Menarik untuk dicatat, capaian ini baru mencakup 40% dari target APBN 2025, yang lebih rendah dibandingkan dengan realisasi tahun lalu yang telah mencapai 47,1% dari target APBN 2024 pada waktu yang sama. Hal ini menimbulkan pertanyaan mengenai faktor-faktor yang berkontribusi terhadap penurunan ini serta langkah-langkah yang dapat diambil untuk mengatasi masalah ini.
Penyebab Penurunan Pendapatan Negara yang Signifikan
Dalam paparan mengenai realisasi pendapatan tersebut, terdapat beberapa faktor yang memberikan kontribusi terhadap kontraksi yang terjadi. Pertama, penurunan harga minyak mentah Indonesia atau Indonesian Crude Price (ICP) menjadi salah satu penyebab utama. Pada bulan Mei 2025, harga ICP tercatat berada di angka US$70,05 per barel, jauh di bawah asumsi US$82 per barel yang ditargetkan dalam APBN 2025.

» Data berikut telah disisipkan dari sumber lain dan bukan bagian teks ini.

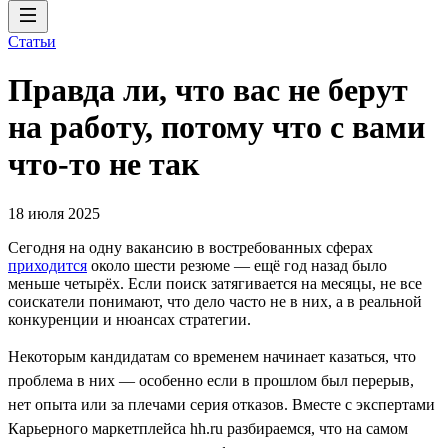
Статьи
Правда ли, что вас не берут
на работу, потому что с вами
что-то не так
18 июля 2025
Сегодня на одну вакансию в востребованных сферах
приходится
около шести резюме — ещё год назад было
меньше четырёх. Если поиск затягивается на месяцы, не все
соискатели понимают, что дело часто не в них, а в реальной
конкуренции и нюансах стратегии.
Некоторым кандидатам со временем начинает казаться, что
проблема в них — особенно если в прошлом был перерыв,
нет опыта или за плечами серия отказов. Вместе с экспертами
Карьерного маркетплейса hh.ru разбираемся, что на самом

Selain itu, pengalihan dividen Badan Usaha Milik Negara (BUMN) yang mencapai sekitar Rp80 triliun ke Badan Pengelola Investasi (BPI) juga berperan dalam penurunan ini. Sebelumnya, dividen tersebut diterima langsung oleh Kementerian Keuangan melalui Pendapatan Negara Bukan Pajak (PNBP) Kekayaan Negara Dipisahkan (KND). Ini menimbulkan kesenjangan yang signifikan dalam pendapatan negara dari segmen tersebut.
Terakhir, keputusan untuk membatalkan kebijakan pajak pertambahan nilai (PPN) 12% secara umum, yang kini hanya berlaku untuk barang-barang mewah, juga turut memberikan dampak negatif. Pembatalan ini berpotensi merugikan negara hingga Rp71 triliun pada APBN 2025. Dalam konteks ini, Sri Mulyani menegaskan bahwa pendapatan negara mengalami tekanan yang sangat besar, misalnya dari segmen dividen BUMN dan PPN, dengan total potensi kehilangan hingga Rp150 triliun.
Strategi untuk Mengatasi Tantangan Fiskal ke Depan
Melihat kondisi yang ada, penting bagi pemerintah untuk merumuskan strategi yang efektif guna meningkatkan kinerja fiskal. Salah satu langkah yang dapat diambil adalah mendorong kebijakan yang lebih mendukung pertumbuhan ekonomi, salah satunya melalui peningkatan investasi dalam sektor-sektor strategis.
Pemerintah juga perlu mengkaji kembali mekanisme penerimaan pajak, agar tidak hanya bergantung pada PPN dan dividen BUMN. Diversifikasi sumber pendapatan negara bisa menjadi solusi jangka panjang yang berkelanjutan. Selain itu, komunikasi yang transparan dengan publik mengenai kondisi ekonomi dan kebijakan yang diambil merupakan langkah penting untuk membangun kepercayaan masyarakat terhadap pemerintah.